A delicious Free-range chicken empanada with peppers. For an informal meal or as a snack. Here are the steps to make it:


    • The first thing to do is preparing the dough for the empanada. Put the flour on a worktop. Make a circle in the middle to pour a jet of oil, water, salt and yeast. Mix everything by kneading calmly until reaching a homogeneous and elastic dough with which you can work.
    • Once the dough is ready, make a ball and let it stand for 40 minutes.
    • The next thing to do is the garnishing for the empanada. Cut the onion in thin julienne strips and fry it in a pan. Once it is well cooked, add the chicken (previously diced in not-very-big chunks).
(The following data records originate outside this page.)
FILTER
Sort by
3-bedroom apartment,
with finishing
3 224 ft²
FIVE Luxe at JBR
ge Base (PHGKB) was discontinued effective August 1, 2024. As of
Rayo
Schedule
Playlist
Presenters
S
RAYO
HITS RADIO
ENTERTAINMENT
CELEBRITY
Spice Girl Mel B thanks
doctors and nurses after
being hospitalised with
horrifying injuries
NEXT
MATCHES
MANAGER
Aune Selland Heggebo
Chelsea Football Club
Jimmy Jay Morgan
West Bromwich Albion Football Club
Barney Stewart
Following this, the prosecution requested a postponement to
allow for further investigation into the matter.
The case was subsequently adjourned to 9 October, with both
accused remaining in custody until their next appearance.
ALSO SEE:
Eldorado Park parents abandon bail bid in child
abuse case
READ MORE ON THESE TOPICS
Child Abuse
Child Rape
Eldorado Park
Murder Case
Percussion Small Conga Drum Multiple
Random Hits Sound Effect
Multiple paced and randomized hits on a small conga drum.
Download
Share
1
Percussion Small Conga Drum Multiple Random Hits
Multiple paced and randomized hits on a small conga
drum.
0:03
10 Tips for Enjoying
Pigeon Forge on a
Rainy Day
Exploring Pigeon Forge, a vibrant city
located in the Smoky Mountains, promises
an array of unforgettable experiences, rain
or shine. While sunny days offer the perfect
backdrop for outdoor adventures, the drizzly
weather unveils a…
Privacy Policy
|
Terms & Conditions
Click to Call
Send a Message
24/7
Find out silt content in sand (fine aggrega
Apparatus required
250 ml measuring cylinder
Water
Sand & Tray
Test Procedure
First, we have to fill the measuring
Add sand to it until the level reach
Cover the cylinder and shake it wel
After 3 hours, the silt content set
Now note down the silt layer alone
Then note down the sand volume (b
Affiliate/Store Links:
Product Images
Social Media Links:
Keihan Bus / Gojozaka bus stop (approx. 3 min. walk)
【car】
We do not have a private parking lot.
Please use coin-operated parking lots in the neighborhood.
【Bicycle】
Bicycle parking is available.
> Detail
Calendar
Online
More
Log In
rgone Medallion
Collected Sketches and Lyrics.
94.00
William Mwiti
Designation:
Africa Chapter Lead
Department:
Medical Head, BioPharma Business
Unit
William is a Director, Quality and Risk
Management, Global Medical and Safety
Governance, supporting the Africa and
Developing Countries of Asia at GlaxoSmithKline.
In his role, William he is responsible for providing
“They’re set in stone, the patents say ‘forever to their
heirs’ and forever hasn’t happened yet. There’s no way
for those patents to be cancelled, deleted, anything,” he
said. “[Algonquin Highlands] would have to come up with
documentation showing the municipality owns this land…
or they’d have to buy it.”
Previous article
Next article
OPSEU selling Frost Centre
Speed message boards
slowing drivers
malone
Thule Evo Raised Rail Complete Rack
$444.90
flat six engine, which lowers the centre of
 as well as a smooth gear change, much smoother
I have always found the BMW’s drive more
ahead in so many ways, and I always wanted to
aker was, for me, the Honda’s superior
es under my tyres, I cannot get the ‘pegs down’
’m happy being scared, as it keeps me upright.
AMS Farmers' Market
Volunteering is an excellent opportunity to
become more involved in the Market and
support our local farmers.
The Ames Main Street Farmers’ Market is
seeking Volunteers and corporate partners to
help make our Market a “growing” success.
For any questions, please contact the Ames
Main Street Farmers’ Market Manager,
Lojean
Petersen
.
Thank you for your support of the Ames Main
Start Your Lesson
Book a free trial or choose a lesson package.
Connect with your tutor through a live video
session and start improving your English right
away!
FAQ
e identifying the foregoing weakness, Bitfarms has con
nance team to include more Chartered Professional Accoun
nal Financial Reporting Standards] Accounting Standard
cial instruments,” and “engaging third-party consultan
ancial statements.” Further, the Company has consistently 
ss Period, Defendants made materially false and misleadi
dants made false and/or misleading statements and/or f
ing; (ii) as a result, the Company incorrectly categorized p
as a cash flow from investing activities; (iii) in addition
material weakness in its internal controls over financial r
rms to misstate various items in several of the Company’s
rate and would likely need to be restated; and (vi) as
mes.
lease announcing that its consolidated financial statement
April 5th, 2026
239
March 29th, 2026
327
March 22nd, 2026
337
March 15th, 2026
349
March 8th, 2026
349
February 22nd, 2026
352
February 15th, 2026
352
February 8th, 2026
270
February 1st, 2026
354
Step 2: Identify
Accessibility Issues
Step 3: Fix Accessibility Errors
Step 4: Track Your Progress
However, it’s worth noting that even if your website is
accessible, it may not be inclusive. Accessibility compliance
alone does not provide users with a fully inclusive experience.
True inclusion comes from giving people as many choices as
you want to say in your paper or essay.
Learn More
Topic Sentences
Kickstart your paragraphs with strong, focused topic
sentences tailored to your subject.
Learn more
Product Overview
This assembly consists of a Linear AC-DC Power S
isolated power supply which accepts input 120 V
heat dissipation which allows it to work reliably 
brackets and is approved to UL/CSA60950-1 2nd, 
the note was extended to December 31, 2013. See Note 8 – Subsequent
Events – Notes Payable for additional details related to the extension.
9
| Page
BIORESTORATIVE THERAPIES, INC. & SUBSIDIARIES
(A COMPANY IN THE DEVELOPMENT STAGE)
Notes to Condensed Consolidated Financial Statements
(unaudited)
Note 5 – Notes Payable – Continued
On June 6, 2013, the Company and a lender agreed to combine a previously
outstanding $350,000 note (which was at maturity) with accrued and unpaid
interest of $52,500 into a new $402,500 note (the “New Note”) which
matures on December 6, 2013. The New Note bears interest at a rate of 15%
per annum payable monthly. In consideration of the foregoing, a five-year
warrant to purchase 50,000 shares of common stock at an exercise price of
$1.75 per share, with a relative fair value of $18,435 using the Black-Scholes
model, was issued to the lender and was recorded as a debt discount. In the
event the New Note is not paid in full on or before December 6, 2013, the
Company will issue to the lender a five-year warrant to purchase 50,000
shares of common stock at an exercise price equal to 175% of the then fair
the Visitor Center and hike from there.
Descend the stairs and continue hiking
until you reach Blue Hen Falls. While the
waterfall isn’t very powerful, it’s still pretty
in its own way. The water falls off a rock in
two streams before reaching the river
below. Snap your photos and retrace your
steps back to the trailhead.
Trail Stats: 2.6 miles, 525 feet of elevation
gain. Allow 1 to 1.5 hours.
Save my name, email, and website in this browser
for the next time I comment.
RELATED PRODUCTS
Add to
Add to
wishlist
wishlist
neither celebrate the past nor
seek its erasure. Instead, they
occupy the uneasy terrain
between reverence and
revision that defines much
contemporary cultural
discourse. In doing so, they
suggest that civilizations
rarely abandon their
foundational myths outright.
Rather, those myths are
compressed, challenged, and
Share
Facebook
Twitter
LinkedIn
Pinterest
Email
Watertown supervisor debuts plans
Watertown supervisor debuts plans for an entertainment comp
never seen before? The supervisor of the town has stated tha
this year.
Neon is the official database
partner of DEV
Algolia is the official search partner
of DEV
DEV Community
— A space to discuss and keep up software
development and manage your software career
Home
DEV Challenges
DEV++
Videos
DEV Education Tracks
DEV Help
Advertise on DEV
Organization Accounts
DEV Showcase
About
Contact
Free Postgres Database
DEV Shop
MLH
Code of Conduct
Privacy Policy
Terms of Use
    • Now is the moment to spread out the dough by dividing it into two parts: the lower part and the cover or upper part.
    • The lower part has to be placed on an oven tray with special paper for baking. The paper can be basted a bit to avoid sticking. On this part, add the sauté of chicken and onion.
    • Slice the tomato and the peppers thinly and add them to the garnish too.
    • Place the upper part with the other dough part by pressing the crusts to seal it. With a cooking brush, paint the empanada with the egg.
    • To end with, preheat the oven at 200º and after 15 minutes, put the empanada inside at 180º for 25-30 minutes. Take a careful look at the oven time since sometimes less time is needed.


Take the empanada from the oven and let it cool down. Serve it on a rigid cardboard tray with a white paper tablecloth, for example.